The Open Rights Group has criticised LinkedIn for not seeking consent from users before collecting data, calling the opt-out method inadequate for protecting privacy rights. Regulatory bodies, including Ireland‘s Data Protection Commission, have been involved in monitoring the situation, especially within regions under GDPR protection, where user data is not used for AI training.
LinkedIn is one of several platforms reusing user-generated content for AI training. Others, like Meta and Stack Overflow, have also begun similar practices, with some users protesting the reuse of their data without explicit consent.
Chinese multinational technology company, Alibaba, has intensified its push into the generative AI space by releasing new open-source AI models and text-to-video technology. The Chinese tech giant’s latest models, part of its Qwen 2.5 family, range from 0.5 to 72 billion parameters, covering fields like mathematics, coding, and supporting over 29 languages.
This marks Alibaba’s shift towards a hybrid approach, combining both open-source and proprietary AI developments, as it competes with rivals such as Baidu and OpenAI, which favor closed-source models. The newly introduced text-to-video model, part of the Tongyi Wanxiang family, positions Alibaba as a key player in the rapidly growing AI-driven content creation market.
The company’s new AI offerings aim to serve a wide range of industries, from automotive and gaming to scientific research, solidifying its role in shaping the future of AI across various sectors.
Russia is planning to introduce a new tax system for cryptocurrency miners, basing it on electricity usage rather than the value of mined tokens. Deputy Finance Minister Ivan Chebeskov revealed on 18 September that the government is considering an excise tax on the electricity consumed by miners as a temporary solution before implementing a tax on their profits. The authorities have faced difficulties in calculating miners’ earnings, particularly as some do not disclose all of their wallets.
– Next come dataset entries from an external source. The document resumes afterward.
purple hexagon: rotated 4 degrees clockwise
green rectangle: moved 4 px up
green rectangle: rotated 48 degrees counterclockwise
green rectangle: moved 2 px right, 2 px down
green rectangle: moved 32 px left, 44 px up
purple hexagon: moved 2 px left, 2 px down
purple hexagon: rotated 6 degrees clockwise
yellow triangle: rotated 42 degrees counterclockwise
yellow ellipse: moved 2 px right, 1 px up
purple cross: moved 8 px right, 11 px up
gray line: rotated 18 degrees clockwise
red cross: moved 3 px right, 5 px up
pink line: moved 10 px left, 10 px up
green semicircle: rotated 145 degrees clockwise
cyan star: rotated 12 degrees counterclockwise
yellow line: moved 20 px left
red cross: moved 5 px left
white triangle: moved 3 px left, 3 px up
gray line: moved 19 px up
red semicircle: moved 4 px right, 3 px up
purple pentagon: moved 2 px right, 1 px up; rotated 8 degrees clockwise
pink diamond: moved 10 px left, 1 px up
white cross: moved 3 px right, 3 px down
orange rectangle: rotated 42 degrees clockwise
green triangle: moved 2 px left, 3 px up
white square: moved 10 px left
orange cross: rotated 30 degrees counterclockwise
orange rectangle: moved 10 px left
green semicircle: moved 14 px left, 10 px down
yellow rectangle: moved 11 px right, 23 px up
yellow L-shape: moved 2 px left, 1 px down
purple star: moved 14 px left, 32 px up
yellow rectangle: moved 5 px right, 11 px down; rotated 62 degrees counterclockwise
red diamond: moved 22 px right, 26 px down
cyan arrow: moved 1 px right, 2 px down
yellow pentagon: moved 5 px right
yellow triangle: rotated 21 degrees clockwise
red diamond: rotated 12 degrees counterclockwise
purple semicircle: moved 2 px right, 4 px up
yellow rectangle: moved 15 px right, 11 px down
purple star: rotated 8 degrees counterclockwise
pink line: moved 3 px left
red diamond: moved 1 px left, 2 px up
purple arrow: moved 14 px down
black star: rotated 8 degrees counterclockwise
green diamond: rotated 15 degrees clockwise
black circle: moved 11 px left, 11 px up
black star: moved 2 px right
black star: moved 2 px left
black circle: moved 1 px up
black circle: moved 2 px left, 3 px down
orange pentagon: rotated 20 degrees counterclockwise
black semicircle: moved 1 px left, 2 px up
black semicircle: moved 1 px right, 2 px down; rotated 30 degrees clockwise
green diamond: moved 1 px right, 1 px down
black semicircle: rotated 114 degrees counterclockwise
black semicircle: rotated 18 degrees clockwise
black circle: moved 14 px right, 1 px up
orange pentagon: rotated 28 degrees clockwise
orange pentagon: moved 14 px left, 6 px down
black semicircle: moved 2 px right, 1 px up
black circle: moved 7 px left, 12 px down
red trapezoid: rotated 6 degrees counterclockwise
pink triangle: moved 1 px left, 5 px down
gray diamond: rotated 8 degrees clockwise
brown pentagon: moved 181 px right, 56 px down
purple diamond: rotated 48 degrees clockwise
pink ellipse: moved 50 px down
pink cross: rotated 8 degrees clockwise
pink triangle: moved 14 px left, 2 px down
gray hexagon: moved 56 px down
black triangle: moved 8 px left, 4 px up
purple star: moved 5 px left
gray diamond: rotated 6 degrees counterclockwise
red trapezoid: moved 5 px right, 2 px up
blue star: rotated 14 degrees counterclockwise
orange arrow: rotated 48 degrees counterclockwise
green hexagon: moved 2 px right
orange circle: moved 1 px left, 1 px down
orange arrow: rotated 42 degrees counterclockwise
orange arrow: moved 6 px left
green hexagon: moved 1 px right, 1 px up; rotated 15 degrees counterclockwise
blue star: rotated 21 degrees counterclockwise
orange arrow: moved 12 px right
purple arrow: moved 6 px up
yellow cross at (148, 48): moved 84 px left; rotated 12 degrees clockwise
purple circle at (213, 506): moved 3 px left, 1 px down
The proposed tax follows Russia granting legal status to industrial crypto mining earlier this year. Lawmakers are expected to pass legislation on the crypto mining tax by the end of the State Duma’s autumn session. The government’s long-term aim remains profit-based taxation, but electricity consumption is seen as a more practical approach for the time being, especially given the complexities of accounting in the crypto industry.
While cryptocurrency exchanges remain unregulated in Russia, there have been calls for the establishment of state-run platforms for trading digital assets. Meanwhile, Russia is positioning itself as a global leader in the crypto mining sector, with major firms such as Gazprom setting up large-scale mining operations. The country’s finance ministry expects the industry to generate substantial tax revenue by 2025.
European antitrust regulators will not take action against Microsoft’s acquisition of staff from AI startup Inflection, including its co-founders, following the withdrawal of requests from seven European Union countries. These countries dropped their requests for the European Commission to investigate, due to a recent court ruling that limits the regulator’s ability to examine mergers below the EU’s revenue threshold.
The court ruling has been viewed by some as a correction against regulatory overreach. The European Commission, in response, stated it would not pursue the case further. Despite this, the Commission acknowledged the Microsoft-Inflection deal as a merger due to its restructuring of Inflection’s business focus towards AI development.
The agreement between Microsoft and Inflection represents a significant market shift. Under the EU’s merger rules, it is considered a concentration, reflecting the ongoing transformations in the AI industry.